5. My attention has been drawn to the decision of the Supreme Court, reported in Chunchun Jha v. Ebadat Ali, : [1955]1SCR174 and to the subsequent decisions of the same Court, substantially to the same effect, in Bhaskar Waman Joshi v. Shrinarayan Rambilas Agarwal, : [1960]2SCR117 and Simrathmull v. Nanjalingiah Gowder, : AIR1963SC1182 for the purpose of emphasising that, in view of the above two separate documents, no question of a mortgage under the law, that is, under the Transfer of Property Act, would arise in the instant case. That, however, as we have said in our above judgment ILR (1956) 1 Cal 59, vide, in particular, pages 63-64, would not conclude the matter, so tar as the Bengal Money Lenders Act is concerned, and the learned Additional District Judge is right in treating our said decision as an authority for the proposition that even though invalid as a mortgage, the transaction may still be a 'loan in substance' so as to be a 'loan' within the meaning of Section 2(12) of the Bengal Money-Lenders Act, and, in that view, in remanding the case to the learned trial Judge for further hearing, as directed by him.

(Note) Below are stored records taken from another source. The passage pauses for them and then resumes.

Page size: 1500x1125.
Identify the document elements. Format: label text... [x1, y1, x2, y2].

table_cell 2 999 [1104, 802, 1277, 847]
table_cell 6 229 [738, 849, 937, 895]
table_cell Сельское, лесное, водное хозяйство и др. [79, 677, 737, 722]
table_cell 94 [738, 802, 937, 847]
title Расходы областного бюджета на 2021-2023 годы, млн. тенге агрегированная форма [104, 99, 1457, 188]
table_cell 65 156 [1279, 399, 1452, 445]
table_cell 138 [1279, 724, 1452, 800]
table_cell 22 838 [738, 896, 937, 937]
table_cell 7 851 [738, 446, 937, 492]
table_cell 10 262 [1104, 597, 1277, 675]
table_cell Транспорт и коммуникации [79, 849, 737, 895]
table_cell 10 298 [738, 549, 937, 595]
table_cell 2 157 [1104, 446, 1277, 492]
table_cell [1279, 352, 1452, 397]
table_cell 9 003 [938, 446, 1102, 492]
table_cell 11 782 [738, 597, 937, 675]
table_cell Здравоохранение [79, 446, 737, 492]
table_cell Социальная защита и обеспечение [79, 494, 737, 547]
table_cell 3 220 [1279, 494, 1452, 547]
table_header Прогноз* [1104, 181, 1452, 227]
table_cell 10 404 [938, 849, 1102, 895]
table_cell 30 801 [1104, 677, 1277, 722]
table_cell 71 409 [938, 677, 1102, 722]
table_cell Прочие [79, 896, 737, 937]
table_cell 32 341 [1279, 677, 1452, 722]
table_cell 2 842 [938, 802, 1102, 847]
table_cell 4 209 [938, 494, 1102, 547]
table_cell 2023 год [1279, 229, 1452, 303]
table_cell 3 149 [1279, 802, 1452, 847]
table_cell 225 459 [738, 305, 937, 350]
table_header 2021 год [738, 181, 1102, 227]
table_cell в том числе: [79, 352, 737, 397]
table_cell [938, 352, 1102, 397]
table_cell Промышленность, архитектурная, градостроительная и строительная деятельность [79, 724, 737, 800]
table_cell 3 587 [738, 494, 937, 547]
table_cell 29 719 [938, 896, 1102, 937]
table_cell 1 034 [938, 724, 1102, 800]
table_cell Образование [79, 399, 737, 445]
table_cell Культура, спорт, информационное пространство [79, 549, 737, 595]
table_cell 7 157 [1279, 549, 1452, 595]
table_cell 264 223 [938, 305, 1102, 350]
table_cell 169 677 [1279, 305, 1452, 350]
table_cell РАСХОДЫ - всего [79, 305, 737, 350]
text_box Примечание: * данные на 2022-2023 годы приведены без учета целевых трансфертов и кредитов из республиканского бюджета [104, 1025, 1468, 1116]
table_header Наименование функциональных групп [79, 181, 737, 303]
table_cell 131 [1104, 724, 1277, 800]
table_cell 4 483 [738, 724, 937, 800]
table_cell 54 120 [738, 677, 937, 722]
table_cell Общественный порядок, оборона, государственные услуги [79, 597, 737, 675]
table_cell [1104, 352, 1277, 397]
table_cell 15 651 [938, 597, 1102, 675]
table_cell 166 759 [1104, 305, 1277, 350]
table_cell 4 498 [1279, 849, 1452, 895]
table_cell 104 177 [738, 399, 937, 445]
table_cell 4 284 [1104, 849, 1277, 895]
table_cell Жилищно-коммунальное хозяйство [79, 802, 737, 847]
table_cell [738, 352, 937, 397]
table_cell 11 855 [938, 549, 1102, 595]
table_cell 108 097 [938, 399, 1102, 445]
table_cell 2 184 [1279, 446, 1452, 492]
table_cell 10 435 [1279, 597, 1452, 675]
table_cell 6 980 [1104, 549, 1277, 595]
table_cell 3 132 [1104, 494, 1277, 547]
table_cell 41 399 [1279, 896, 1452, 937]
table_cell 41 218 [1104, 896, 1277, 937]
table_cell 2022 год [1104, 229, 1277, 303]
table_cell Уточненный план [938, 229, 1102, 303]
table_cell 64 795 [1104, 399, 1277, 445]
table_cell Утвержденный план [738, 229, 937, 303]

6. All I need say on the present occasion is that, on the above proposition, distinctly stated by us in our above judgment ILR (1956) 1 Cal 59, the above Supreme Court decisions and the series of High Court decisions on the same line Vide K. Venkata Subbarao v. B. Veeraswami, AIR 1946 Mad 456; Jaggarnath Singh v. Butta Kristo Ray, AIR 1947 Pat 345; R. Suryaprakasa Rao v. G. Venkataraju, : AIR1953Mad801 ; Abdul Faiz Fakhr v. Abdul Hafeez, AIR 1955 Hyd 177; Debnath Bhagat v. Bhoju Mondal, : AIR1958Pat371 ; Darshan Dass v. Ganga Bux, : AIR1962Pat53 and Swarnalata Mitra v. Durga Prosad, ILR (1955) 2 Cal 214 would all be distinguishable, as none of them was a case under the Bengal Money-Lenders Act, or, required or involved a decision on the footing of a 'loan' in the light of the definition Section 2(12) in the said Act, which includes, on its own terms, 'a loan in substance'. The substance theory, for the purpose of 'loan' under the Bengal Money-Lenders Act and underlying the same, underlines the distinction and makes all the difference and requires and compels a fundamentally different approach. In this view, I do not find any conflict between the above decision of this Court ILR (1956) 1 Cal 59 (supra) and the other decisions, cited hereinbefore by me, and no question of the said decision being overruled by the aforesaid subsequent Supreme Court decisions does at all arise.

7. I would, accordingly, dismiss this appeal but there will be no order for costs in thisCourt.